**Problem description:** Each line in the material below must be transcribed exactly; no picture belongs in the copy.
===== Input data
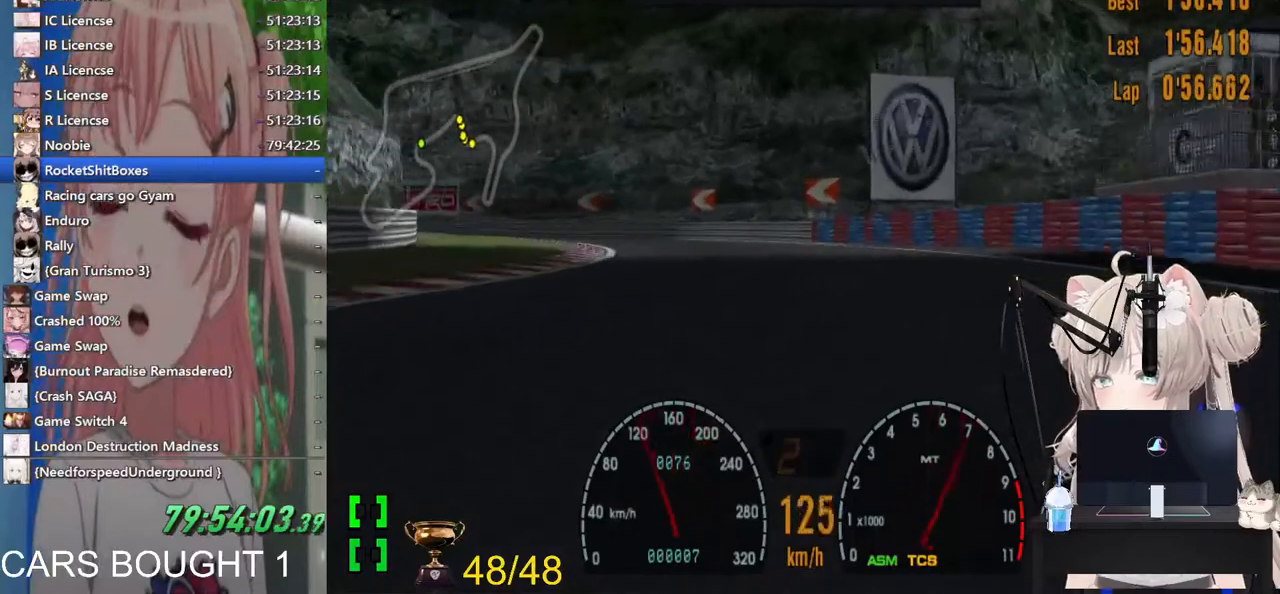
{"dt_ms": 500, "buttons": [], "left_stick": "up-left", "right_stick": "center", "events": []}
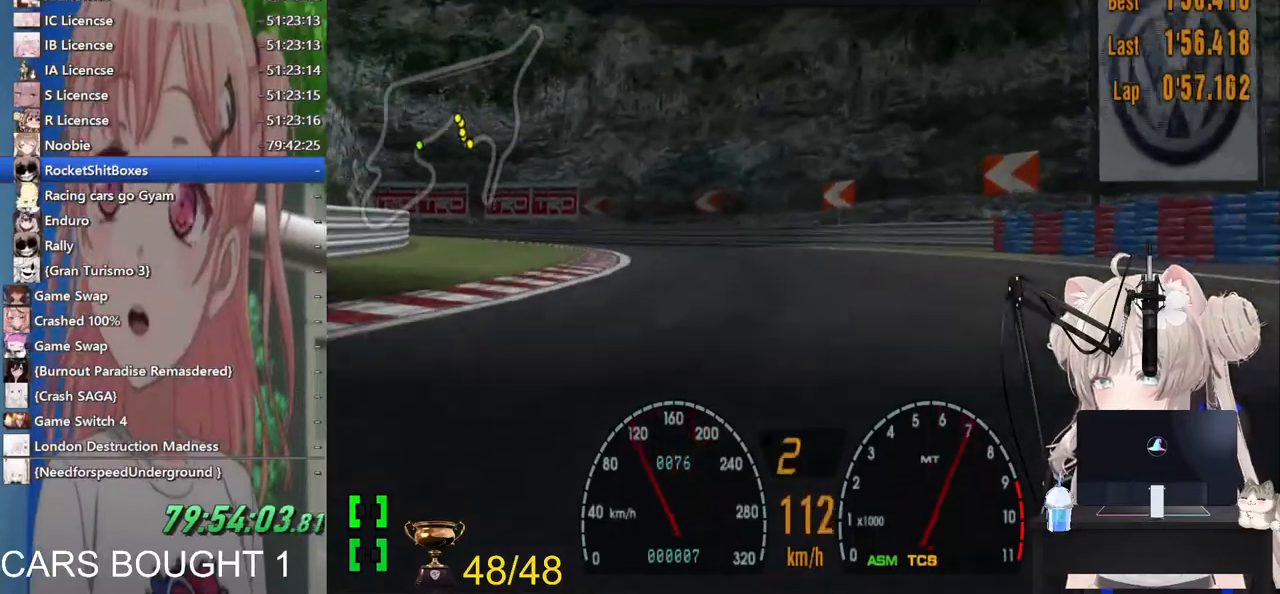
{"dt_ms": 500, "buttons": [], "left_stick": "up-left", "right_stick": "center", "events": []}
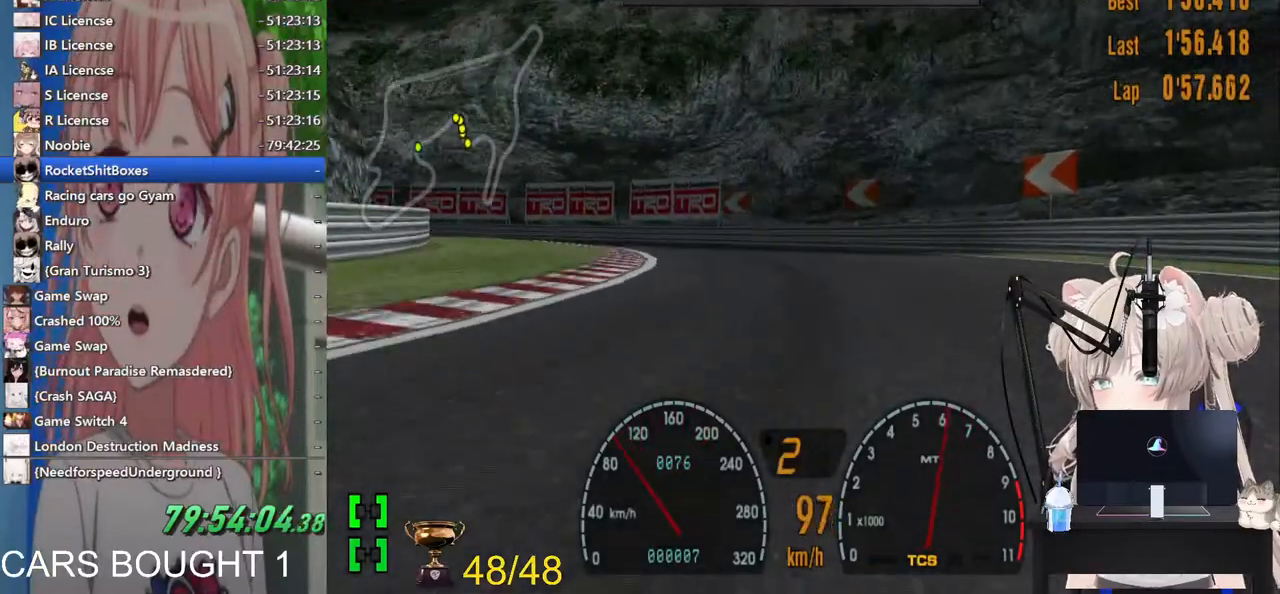
{"dt_ms": 500, "buttons": [], "left_stick": "up-left", "right_stick": "center", "events": []}
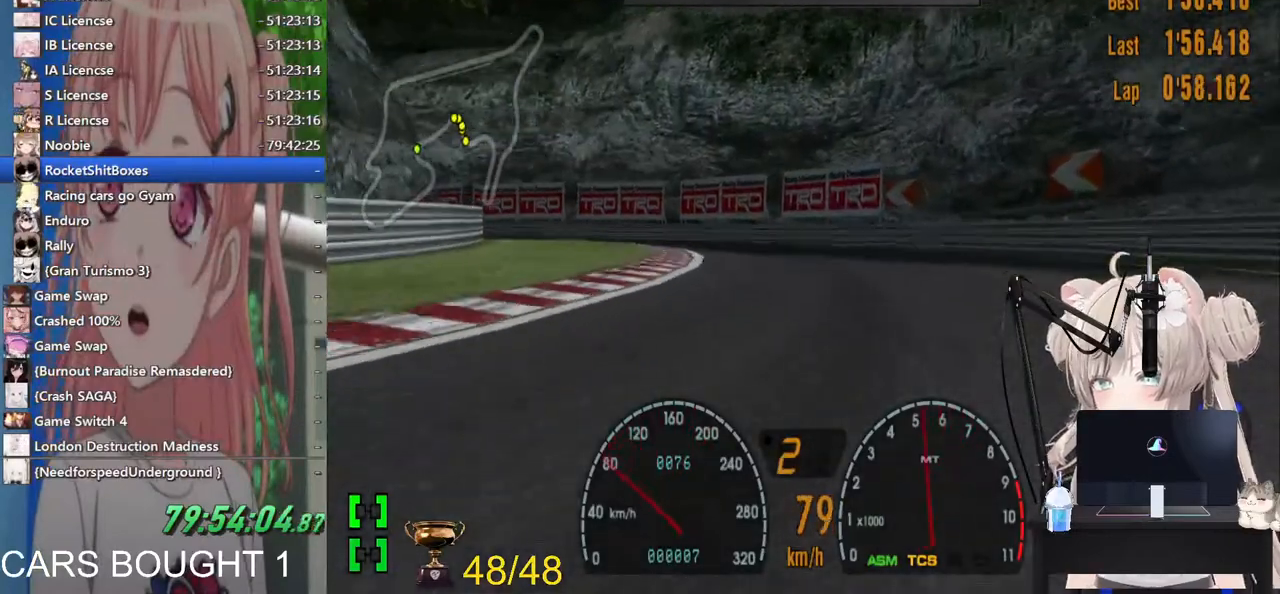
{"dt_ms": 500, "buttons": [], "left_stick": "up-left", "right_stick": "center", "events": []}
==========
**Task result:**
{"dt_ms": 500, "buttons": [], "left_stick": "up-left", "right_stick": "center", "events": []}
{"dt_ms": 500, "buttons": [], "left_stick": "up-left", "right_stick": "center", "events": []}
{"dt_ms": 500, "buttons": [], "left_stick": "up-left", "right_stick": "center", "events": []}
{"dt_ms": 500, "buttons": [], "left_stick": "up-left", "right_stick": "center", "events": []}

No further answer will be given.